I am not trying to nullify any accomplishments, as you say here. I am instead trying to posit that knowledge is an inherently social construction that is informed by the senses such that no thought that a person has is not a combination of other thoughts with other sense data, rather than being a *creatio ex nihilo*. The degree of individualness in a person's thinking might well be a reflection of the quality and quantity of his sources, instead of being an intrinsic quality, as those who become the best at what they do inevitably have had the most exposure to the most ideas of others.
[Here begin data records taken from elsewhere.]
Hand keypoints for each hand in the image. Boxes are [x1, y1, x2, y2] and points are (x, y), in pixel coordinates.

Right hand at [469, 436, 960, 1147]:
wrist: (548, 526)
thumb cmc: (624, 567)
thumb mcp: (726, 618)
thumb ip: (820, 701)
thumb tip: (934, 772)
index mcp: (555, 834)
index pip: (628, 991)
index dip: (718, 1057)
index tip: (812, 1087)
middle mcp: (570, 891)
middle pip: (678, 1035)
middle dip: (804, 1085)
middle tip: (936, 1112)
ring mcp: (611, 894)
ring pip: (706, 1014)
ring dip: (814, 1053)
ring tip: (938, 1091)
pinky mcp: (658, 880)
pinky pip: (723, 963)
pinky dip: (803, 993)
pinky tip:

You are offended, and I apologize for any offense. It is never my intention to offend--well, hardly ever, and not now. I do not seek to devalue the accomplishments you mention; I only seek to offer an alternative means of thinking about them, and suggest that if we are to value them, that we do not do so thinking that their creators derived their ideas some mystical or genius space that the rest of us could never access, and so are qualitatively different from the rest of us, rather than quantitatively. If anything, once the mysticism of originality is removed, we might come to value achievements more, not seeing them as having their origin in some patronizing divine will but rather in human beings themselves, and in the collective knowledge of human beings. Though I give less credit to the individual, I give more credit to the whole in its necessary participation in the individual's achievement.